We all have a fascination with the idea of time travel, much like what we see in popular fiction. In films, we have mostly witnessed people sitting in a large, heavy machine and travelling hundreds of years into the past or future. However, this is not the case. Now scientists have come up with another experiment using quantum entanglement to simulate the activity- the strange way that quantum particles can interact, as per Gizmodo Newsletter. The concept found its way in the 2018 movie 'Ant-Man And The Wasp'.
The latest study was a Gedankenexperiment, a term used by Albert Einstein to refer to theoretical investigations carried out in place of actual experiments which are helpful for probing the boundaries of physics, such as particle motion at the speed of light. However, the team's latest work in Physical Review Letters describes a simulation that contains "effective time travel." The phenomenon wherein the properties of two or more quantum particles are determined by one another is known as quantum entanglement. Since the entanglement of two particles occurs on a quantum level, factors like their physical distance have no effect on the interaction. Hence, understanding the characteristics of one entangled particle provides knowledge about the other.
A possible time-travelling method known as closed-timelike curves was investigated in a recent study. The curve is the arc formed by a particle throughout its lifetime in spacetime that runs backwards. In the experiment, scientists subject photonic probes to a quantum interaction, with the aim of producing a quantifiable outcome.

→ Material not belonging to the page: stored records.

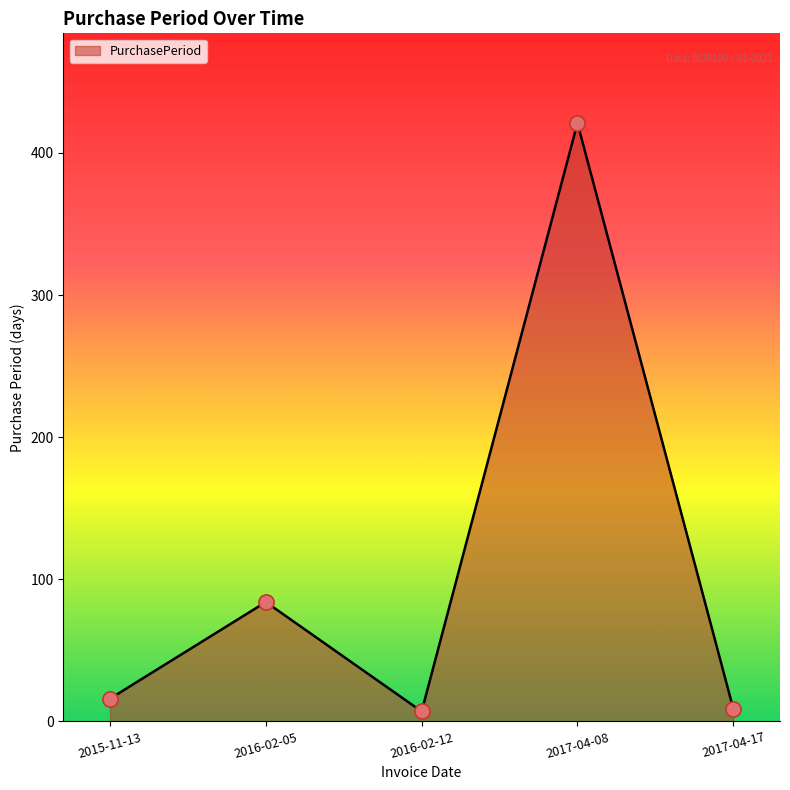

What is the change in value from 2015-11-13 to 2017-04-08?

+405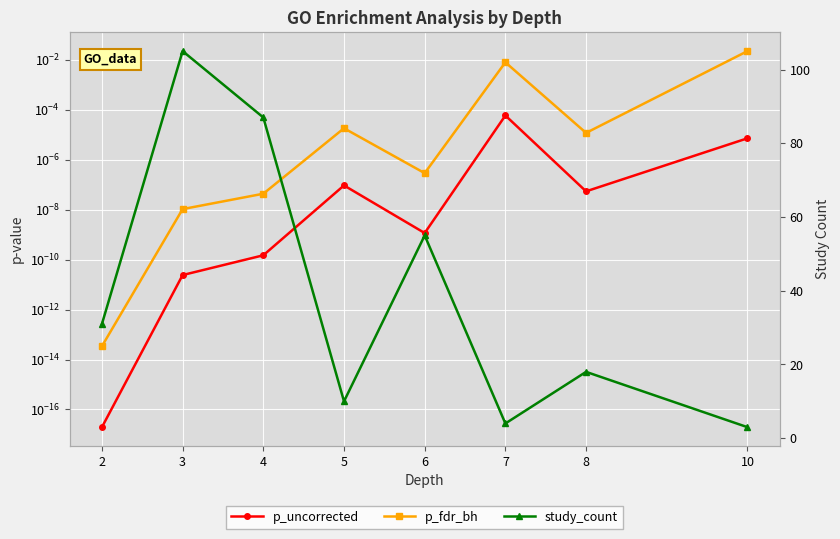

Which category has the lowest value in the p_fdr_bh series?

2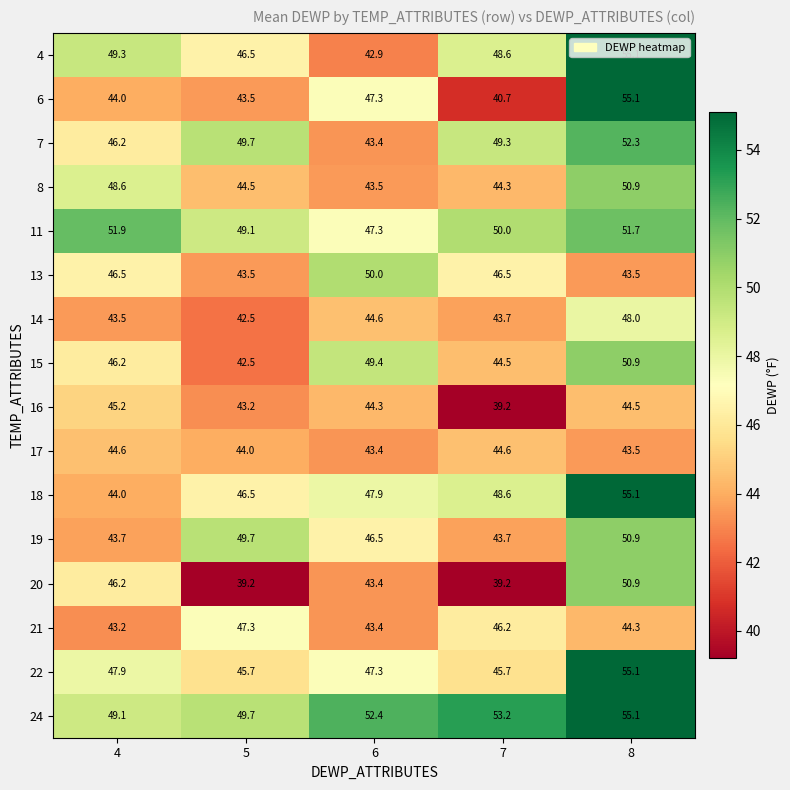

True or false: 4 has a value of 71.1 at 7.

False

They may ascertain what input would have produced the best outcome based on that outcome. However, since the outcome was the consequence of a quantum operation, the researchers may adjust the quantum probe's values through entanglement to get a better result even if the operation has already taken place, as opposed to being stuck with a less-than-ideal outcome, as per the Gizmodo Newsletter.
Through the study, scientists found that the time travel effect would happen once every four times, or at a failure rate of 75 per cent. The researchers proposed delivering a lot of entangled photons and using a filter to verify that the photons with the revised information got through while sifting away the outdated particles in order to solve the high failure rate.
David Arvidsson-Shukur, a quantum physicist at the University of Cambridge and the study's author told the outlet, "The experiment that we describe seems impossible to solve with standard (not quantum) physics, which obeys the normal arrow of time. Thus, it appears as if quantum entanglement can generate instances which effectively look like time travel."